**WHAT IS NEEDED**
Copy word for word the lines in the records below, starting at the line with "Как реагировать на чужие переживан" and ending at the line with "cámaras de videovigilancia, reparar". Skip the pictures.

(Stored records)
*** Block opens ***

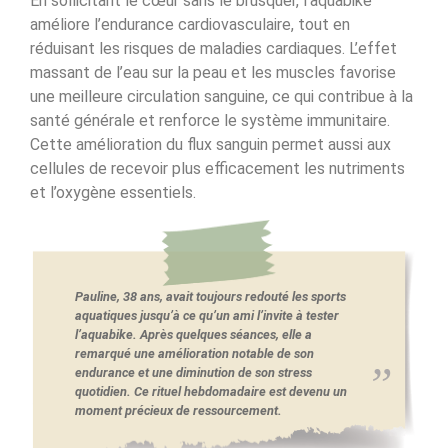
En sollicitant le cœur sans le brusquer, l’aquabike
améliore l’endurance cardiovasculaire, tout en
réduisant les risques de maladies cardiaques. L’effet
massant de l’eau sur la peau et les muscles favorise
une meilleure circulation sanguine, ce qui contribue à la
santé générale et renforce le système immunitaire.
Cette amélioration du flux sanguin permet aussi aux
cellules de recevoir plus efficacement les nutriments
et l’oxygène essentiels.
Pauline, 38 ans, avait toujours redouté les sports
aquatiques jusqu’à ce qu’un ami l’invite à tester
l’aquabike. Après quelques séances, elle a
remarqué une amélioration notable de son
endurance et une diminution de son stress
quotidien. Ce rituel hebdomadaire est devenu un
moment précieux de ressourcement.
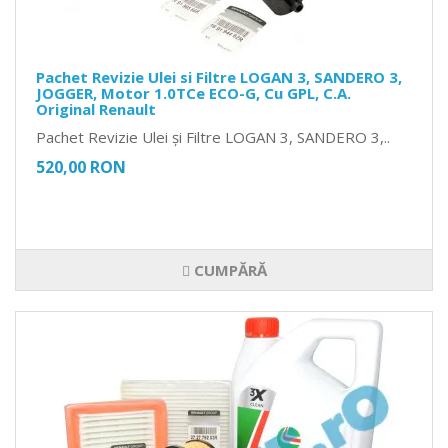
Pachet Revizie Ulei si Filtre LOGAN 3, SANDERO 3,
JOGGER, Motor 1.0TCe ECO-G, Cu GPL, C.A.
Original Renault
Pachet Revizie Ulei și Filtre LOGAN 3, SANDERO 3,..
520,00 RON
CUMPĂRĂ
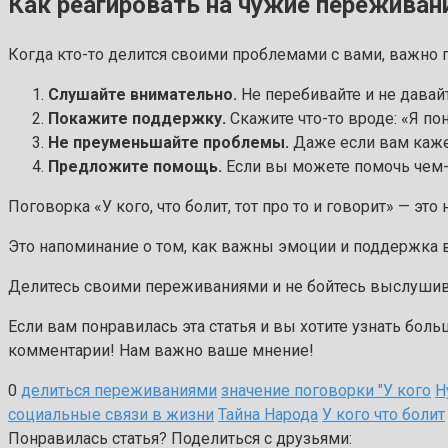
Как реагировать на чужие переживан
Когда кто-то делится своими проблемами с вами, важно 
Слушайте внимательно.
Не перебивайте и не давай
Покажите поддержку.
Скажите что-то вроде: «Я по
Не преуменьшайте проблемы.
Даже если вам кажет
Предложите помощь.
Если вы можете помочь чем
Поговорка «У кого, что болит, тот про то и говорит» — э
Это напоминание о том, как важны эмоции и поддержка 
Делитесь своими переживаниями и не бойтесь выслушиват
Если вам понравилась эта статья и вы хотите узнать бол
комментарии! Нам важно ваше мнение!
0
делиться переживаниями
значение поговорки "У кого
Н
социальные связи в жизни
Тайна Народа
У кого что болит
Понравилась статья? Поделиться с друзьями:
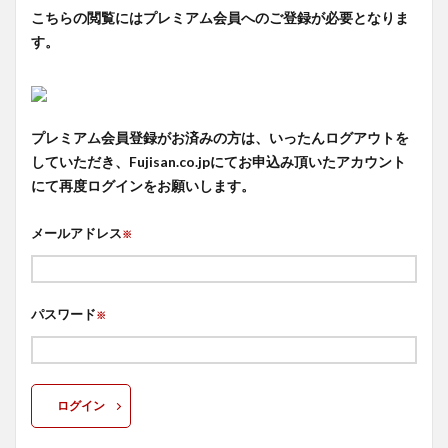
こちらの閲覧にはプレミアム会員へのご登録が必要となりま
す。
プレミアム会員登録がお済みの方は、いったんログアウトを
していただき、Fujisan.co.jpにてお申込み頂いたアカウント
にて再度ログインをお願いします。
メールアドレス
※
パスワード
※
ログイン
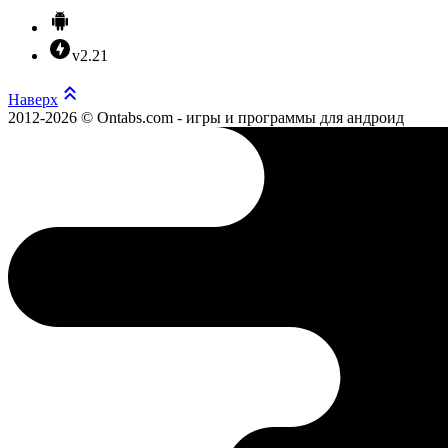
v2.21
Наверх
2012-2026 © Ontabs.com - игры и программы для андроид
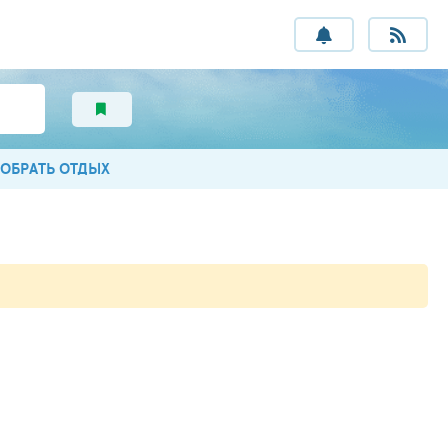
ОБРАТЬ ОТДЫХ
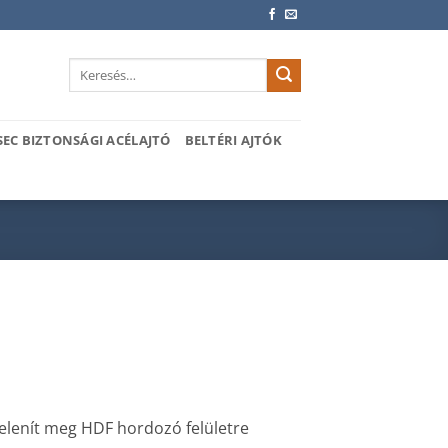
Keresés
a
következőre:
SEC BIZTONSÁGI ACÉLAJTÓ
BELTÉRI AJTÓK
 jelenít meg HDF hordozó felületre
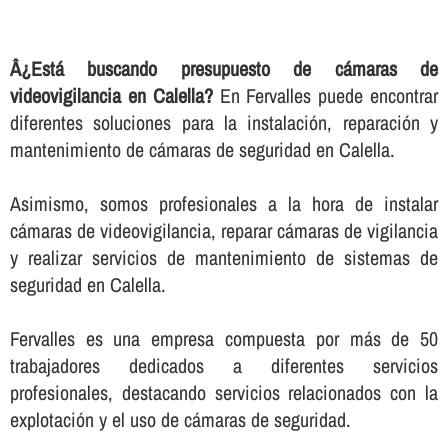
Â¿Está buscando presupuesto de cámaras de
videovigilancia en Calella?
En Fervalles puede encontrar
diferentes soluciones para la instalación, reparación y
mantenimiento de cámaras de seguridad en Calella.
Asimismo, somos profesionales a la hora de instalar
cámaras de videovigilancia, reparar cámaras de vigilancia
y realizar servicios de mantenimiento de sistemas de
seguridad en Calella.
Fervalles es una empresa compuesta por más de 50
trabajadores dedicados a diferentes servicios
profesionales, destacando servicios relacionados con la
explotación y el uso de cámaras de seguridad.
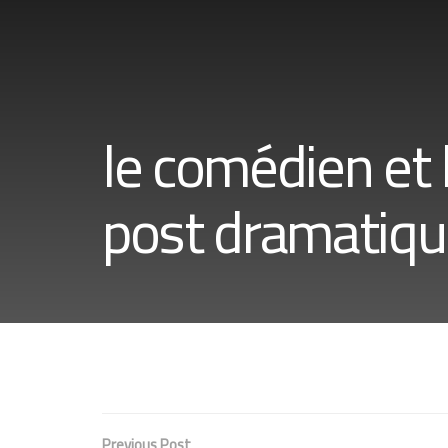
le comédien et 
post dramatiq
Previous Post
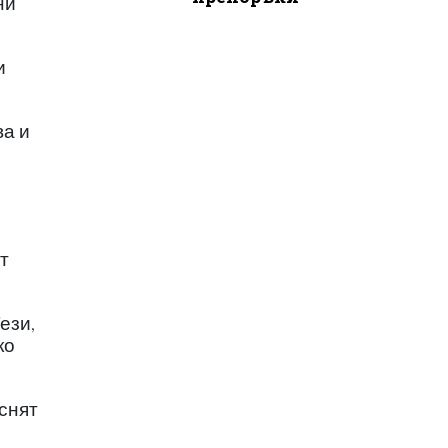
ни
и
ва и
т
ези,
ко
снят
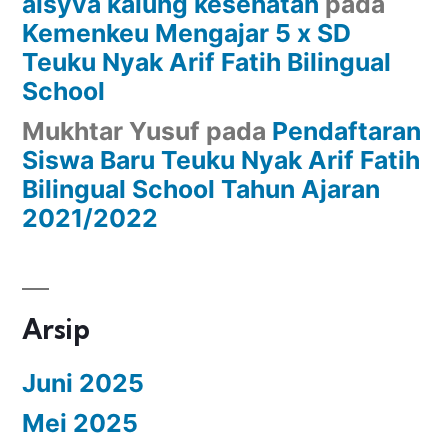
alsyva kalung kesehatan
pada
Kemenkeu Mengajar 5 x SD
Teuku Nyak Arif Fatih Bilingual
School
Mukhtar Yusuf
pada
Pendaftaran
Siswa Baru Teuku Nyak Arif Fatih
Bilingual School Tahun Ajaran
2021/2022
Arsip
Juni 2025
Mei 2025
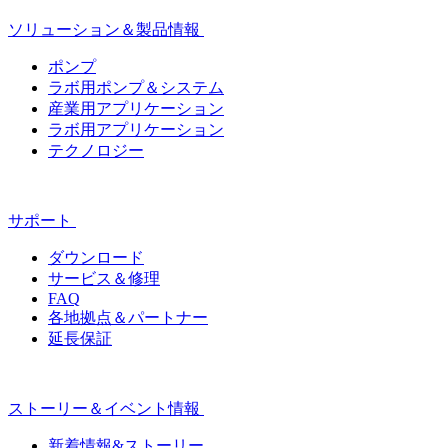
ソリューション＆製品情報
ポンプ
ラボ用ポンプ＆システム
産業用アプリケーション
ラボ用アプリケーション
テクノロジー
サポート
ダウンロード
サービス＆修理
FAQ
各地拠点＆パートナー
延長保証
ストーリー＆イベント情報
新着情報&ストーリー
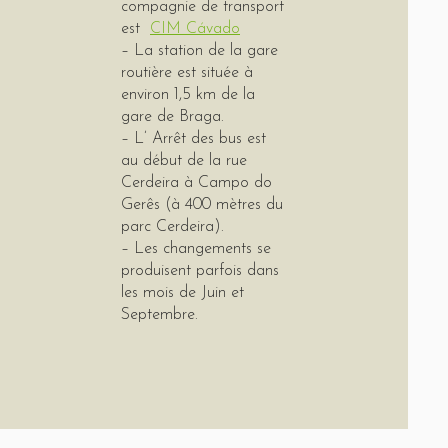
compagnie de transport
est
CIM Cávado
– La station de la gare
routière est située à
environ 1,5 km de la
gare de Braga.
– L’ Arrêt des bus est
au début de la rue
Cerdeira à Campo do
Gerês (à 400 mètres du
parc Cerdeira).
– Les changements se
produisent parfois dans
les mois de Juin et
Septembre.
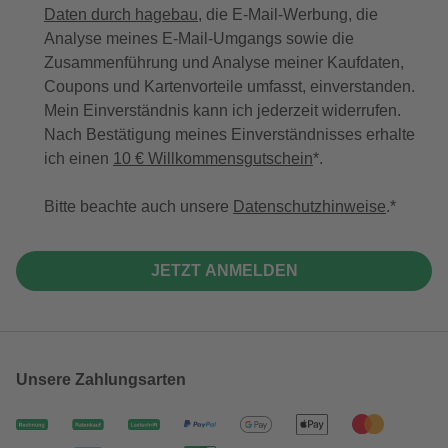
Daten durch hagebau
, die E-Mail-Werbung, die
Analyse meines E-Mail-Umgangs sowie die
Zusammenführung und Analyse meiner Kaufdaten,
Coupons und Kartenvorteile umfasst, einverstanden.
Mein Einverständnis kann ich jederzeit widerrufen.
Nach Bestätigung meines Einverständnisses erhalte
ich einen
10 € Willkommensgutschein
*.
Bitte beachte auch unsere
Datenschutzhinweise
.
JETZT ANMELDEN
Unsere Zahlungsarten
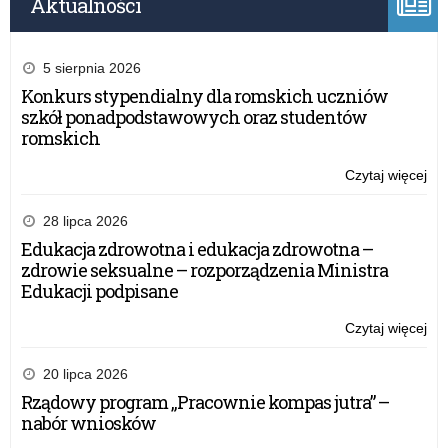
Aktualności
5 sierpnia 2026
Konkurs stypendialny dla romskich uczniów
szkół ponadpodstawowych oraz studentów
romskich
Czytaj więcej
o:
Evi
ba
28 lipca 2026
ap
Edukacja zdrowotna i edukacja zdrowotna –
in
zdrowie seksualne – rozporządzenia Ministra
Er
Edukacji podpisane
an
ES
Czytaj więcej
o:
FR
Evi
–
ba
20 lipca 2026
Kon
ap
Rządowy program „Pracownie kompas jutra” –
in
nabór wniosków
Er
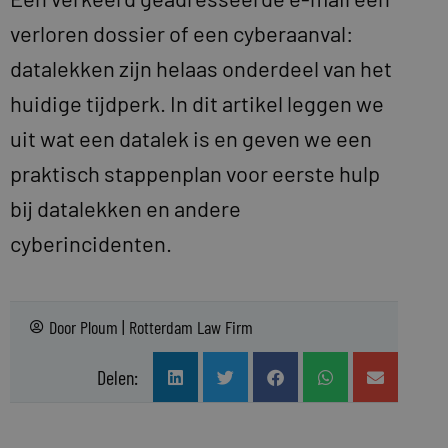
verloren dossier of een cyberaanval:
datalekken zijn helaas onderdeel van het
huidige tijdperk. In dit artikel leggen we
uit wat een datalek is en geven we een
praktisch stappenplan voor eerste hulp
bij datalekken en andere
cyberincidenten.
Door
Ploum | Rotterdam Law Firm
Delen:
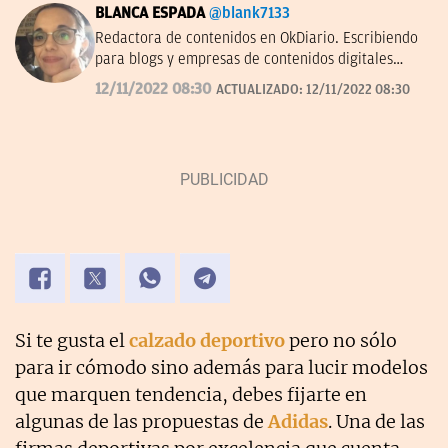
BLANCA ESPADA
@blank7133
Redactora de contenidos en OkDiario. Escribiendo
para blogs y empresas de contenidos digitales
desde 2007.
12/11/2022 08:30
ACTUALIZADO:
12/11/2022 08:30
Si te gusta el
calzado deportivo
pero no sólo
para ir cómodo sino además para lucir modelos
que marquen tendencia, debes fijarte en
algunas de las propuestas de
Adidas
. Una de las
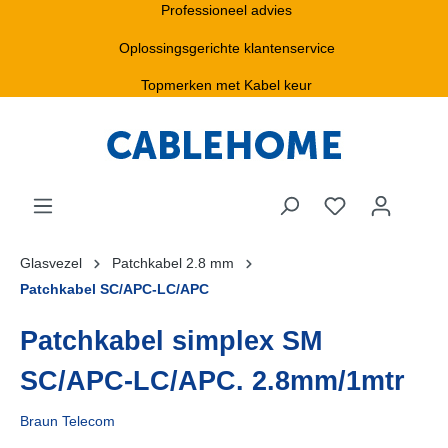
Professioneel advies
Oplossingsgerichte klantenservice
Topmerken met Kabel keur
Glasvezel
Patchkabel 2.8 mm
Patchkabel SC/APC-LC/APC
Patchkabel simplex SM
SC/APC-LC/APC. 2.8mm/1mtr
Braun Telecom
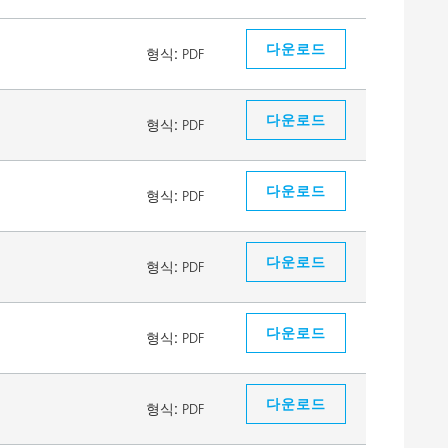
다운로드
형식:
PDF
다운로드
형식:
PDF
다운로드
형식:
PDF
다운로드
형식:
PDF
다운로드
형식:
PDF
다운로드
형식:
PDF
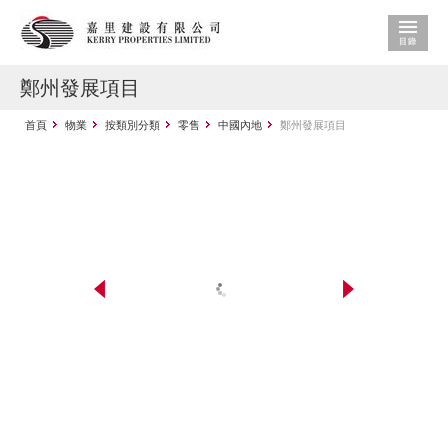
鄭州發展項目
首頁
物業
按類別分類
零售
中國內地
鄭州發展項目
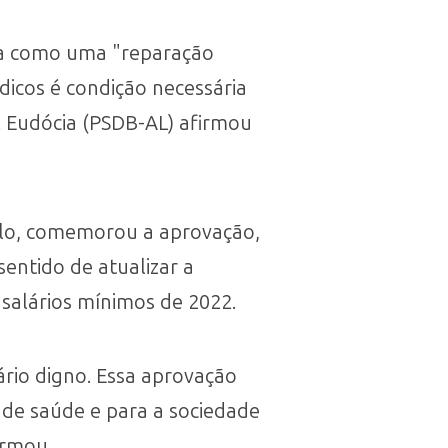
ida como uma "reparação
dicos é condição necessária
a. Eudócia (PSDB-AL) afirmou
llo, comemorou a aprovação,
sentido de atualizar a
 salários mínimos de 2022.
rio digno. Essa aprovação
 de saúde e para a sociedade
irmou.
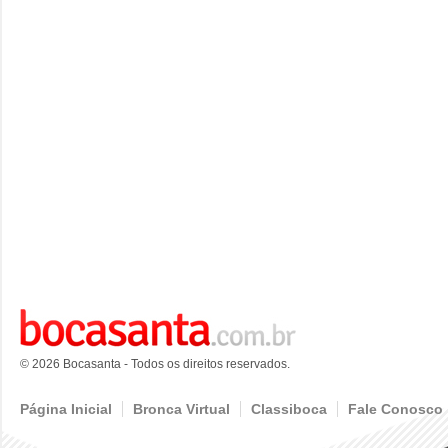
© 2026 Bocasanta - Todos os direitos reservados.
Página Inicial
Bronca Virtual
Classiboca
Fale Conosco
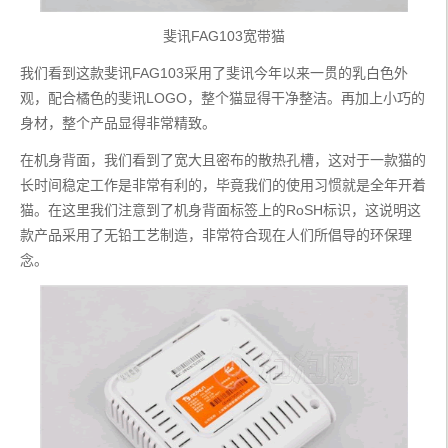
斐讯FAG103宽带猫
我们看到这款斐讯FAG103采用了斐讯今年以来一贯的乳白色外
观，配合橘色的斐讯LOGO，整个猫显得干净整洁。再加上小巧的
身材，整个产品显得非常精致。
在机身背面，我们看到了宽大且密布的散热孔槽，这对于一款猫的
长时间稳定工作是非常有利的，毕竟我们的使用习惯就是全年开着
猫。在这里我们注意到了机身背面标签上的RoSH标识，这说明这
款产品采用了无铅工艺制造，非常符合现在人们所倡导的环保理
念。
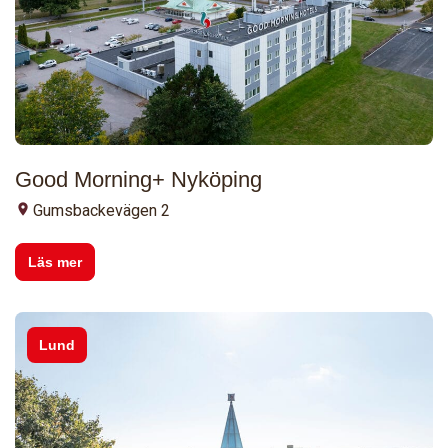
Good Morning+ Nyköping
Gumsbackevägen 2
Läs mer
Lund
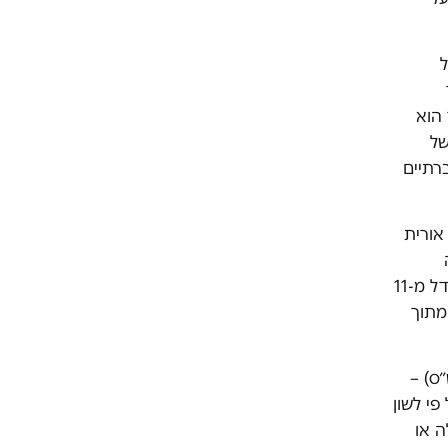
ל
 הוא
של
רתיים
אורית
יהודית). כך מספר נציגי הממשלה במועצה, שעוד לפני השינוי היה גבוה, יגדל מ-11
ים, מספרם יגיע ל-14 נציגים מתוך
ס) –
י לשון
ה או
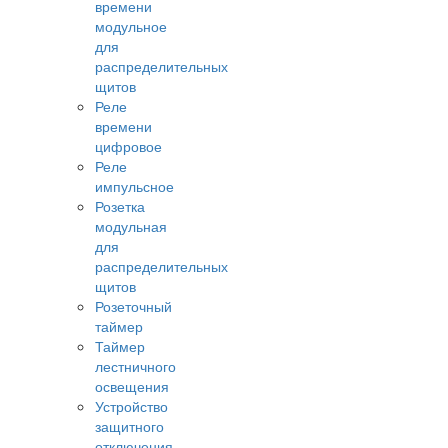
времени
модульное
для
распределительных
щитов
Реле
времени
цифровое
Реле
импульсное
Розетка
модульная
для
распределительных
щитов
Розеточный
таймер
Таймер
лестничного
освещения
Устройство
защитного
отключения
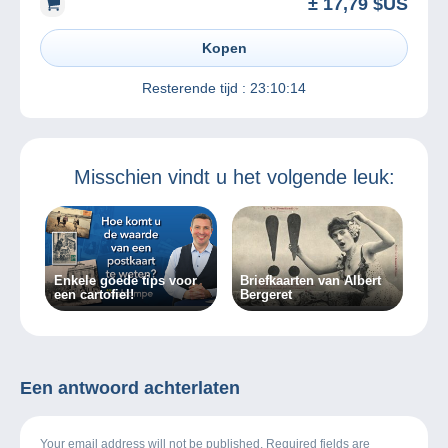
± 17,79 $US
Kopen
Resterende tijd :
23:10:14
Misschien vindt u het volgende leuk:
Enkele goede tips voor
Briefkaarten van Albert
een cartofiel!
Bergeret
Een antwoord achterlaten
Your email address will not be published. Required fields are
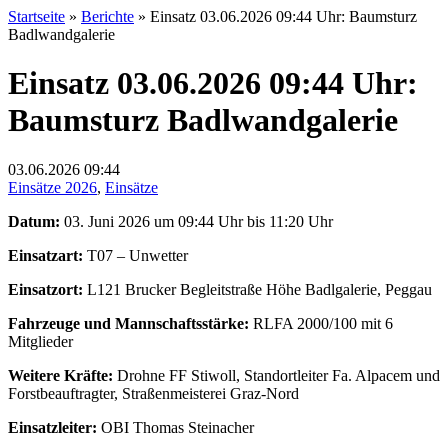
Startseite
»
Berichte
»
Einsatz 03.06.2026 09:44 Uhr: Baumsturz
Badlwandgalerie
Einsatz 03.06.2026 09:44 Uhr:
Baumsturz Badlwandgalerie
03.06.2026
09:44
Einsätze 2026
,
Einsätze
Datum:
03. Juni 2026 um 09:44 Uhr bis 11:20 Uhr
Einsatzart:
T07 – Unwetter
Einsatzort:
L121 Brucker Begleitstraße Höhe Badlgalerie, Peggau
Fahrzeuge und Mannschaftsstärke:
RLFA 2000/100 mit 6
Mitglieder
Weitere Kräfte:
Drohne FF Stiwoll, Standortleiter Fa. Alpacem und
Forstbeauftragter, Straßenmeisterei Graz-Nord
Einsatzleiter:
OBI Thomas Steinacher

*** Block closes ***

**WRITTEN SOLUTION**
Как реагировать на чужие переживан
Когда кто-то делится своими проблемами с вами, важно 
Слушайте внимательно.
Не перебивайте и не давай
Покажите поддержку.
Скажите что-то вроде: «Я по
Не преуменьшайте проблемы.
Даже если вам кажет
Предложите помощь.
Если вы можете помочь чем
Поговорка «У кого, что болит, тот про то и говорит» — э
Это напоминание о том, как важны эмоции и поддержка 
Делитесь своими переживаниями и не бойтесь выслушиват
Если вам понравилась эта статья и вы хотите узнать бол
комментарии! Нам важно ваше мнение!
0
делиться переживаниями
значение поговорки "У кого
Н
социальные связи в жизни
Тайна Народа
У кого что болит
Понравилась статья? Поделиться с друзьями:
こちらの閲覧にはプレミアム会員へのご登録が必要となりま
す。
プレミアム会員登録がお済みの方は、いったんログアウトを
していただき、Fujisan.co.jpにてお申込み頂いたアカウント
にて再度ログインをお願いします。
メールアドレス
※
パスワード
※
ログイン
v2.21
Наверх
2012-2026 © Ontabs.com - игры и программы для андроид
ОБРАТЬ ОТДЫХ
Keresés
a
következőre:
SEC BIZTONSÁGI ACÉLAJTÓ
BELTÉRI AJTÓK
 jelenít meg HDF hordozó felületre
Â¿Está buscando presupuesto de cámaras de
videovigilancia en Calella?
En Fervalles puede encontrar
diferentes soluciones para la instalación, reparación y
mantenimiento de cámaras de seguridad en Calella.
Asimismo, somos profesionales a la hora de instalar
cámaras de videovigilancia, reparar cámaras de vigilancia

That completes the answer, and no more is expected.